When building pyopenvdb, there is need to increase dependencies: Custom Boost needs custom Python, and pyopenvdb needs custom Boost. My issue with OSL is currently make deps fails because Xubuntu 20.04 does not by default provide a “python” system binary. To fix these issues I’m now trying to look into how to make building and installation of libraries in correct order, and specifically, to start by building and installing Python.

PS. I like make deps. It is easier to control building than with install_deps.sh. Thanks!

The buildscript was started for windows, when i started it there was already an existing SVN lib folder that was (what i can only assume) being maintained manually, so the build script had to delver a drop in replacement which included some fudging of the filenames and cherry picking the things we needed vs the things that got build but we have no intention of shipping (most libraries ship with some demo’s/examples/tests etc that we just don’t want to ship)
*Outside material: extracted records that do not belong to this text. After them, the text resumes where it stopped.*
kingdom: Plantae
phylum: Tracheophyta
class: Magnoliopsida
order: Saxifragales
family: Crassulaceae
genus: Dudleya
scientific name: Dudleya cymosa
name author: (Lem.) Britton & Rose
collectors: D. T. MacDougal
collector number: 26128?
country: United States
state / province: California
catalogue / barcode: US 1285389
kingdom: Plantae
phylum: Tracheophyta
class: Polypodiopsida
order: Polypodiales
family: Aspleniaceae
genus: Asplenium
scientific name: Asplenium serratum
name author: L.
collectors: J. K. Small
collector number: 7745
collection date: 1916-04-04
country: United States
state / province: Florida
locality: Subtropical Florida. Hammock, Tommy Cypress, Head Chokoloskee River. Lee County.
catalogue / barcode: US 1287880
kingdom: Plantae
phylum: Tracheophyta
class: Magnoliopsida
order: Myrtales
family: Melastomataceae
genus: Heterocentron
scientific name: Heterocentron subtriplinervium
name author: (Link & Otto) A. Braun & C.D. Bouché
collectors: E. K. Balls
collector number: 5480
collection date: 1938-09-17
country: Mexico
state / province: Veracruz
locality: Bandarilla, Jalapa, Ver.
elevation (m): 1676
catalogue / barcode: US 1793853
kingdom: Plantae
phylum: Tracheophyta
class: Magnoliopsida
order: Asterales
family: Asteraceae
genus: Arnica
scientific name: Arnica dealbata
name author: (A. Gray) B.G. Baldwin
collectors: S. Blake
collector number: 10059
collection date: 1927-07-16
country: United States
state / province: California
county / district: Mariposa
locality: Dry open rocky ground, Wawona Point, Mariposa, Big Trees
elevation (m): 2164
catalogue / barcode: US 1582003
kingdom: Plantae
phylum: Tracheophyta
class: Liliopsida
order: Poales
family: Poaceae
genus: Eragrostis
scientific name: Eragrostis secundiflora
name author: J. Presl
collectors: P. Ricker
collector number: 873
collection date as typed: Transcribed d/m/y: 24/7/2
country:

so the libs build into a release folder and pick up their own dependencies from there, but once it’s all said and done, there is a harvest phase that’ll just pick the bits we want and put them in a folder structure we expect. (On windows this done directly after each individual sub project builds, while mac/linux has a single harvest for al libs)

as for the gaining dependencies, the process is pretty much universal.

  1. add the new dep into the add_dependencies call so it will be build in the right order
  2. fudge the cmake xxx_EXTRA_ARGS variable to help it find the new dependency this differs a bit per dep and you’ll just have to kinda find your way around there.